-- STORED DATA follows --

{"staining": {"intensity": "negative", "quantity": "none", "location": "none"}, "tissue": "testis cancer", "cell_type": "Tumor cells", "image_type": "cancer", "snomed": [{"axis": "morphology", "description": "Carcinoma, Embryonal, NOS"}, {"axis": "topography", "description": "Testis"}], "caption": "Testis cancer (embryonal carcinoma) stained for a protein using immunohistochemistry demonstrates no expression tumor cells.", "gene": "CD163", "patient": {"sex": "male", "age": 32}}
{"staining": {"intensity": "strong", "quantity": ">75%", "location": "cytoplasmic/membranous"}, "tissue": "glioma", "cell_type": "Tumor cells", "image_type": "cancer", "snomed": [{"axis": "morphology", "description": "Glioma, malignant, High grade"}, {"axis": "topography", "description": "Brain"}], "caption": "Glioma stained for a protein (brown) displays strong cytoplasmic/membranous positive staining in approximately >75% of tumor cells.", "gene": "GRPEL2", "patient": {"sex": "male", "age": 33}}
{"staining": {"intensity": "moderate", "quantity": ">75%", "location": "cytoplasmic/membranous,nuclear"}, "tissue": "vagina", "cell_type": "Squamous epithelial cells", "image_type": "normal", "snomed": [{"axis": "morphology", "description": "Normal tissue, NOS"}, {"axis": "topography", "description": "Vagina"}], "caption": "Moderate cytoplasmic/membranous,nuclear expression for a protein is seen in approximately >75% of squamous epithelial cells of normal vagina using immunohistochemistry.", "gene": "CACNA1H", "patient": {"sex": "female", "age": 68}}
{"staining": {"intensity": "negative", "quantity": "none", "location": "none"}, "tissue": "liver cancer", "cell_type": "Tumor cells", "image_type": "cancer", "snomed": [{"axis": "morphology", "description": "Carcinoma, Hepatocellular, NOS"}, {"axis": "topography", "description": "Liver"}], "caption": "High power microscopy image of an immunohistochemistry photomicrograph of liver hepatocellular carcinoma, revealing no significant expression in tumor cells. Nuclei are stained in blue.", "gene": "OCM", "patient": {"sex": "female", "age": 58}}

-- STORED DATA concluded --

# TASK ITEM
Within the data above, pick out all lines holding the word "High".

# EXERCISE ANSWER
{"staining": {"intensity": "strong", "quantity": ">75%", "location": "cytoplasmic/membranous"}, "tissue": "glioma", "cell_type": "Tumor cells", "image_type": "cancer", "snomed": [{"axis": "morphology", "description": "Glioma, malignant, High grade"}, {"axis": "topography", "description": "Brain"}], "caption": "Glioma stained for a protein (brown) displays strong cytoplasmic/membranous positive staining in approximately >75% of tumor cells.", "gene": "GRPEL2", "patient": {"sex": "male", "age": 33}}
{"staining": {"intensity": "negative", "quantity": "none", "location": "none"}, "tissue": "liver cancer", "cell_type": "Tumor cells", "image_type": "cancer", "snomed": [{"axis": "morphology", "description": "Carcinoma, Hepatocellular, NOS"}, {"axis": "topography", "description": "Liver"}], "caption": "High power microscopy image of an immunohistochemistry photomicrograph of liver hepatocellular carcinoma, revealing no significant expression in tumor cells. Nuclei are stained in blue.", "gene": "OCM", "patient": {"sex": "female", "age": 58}}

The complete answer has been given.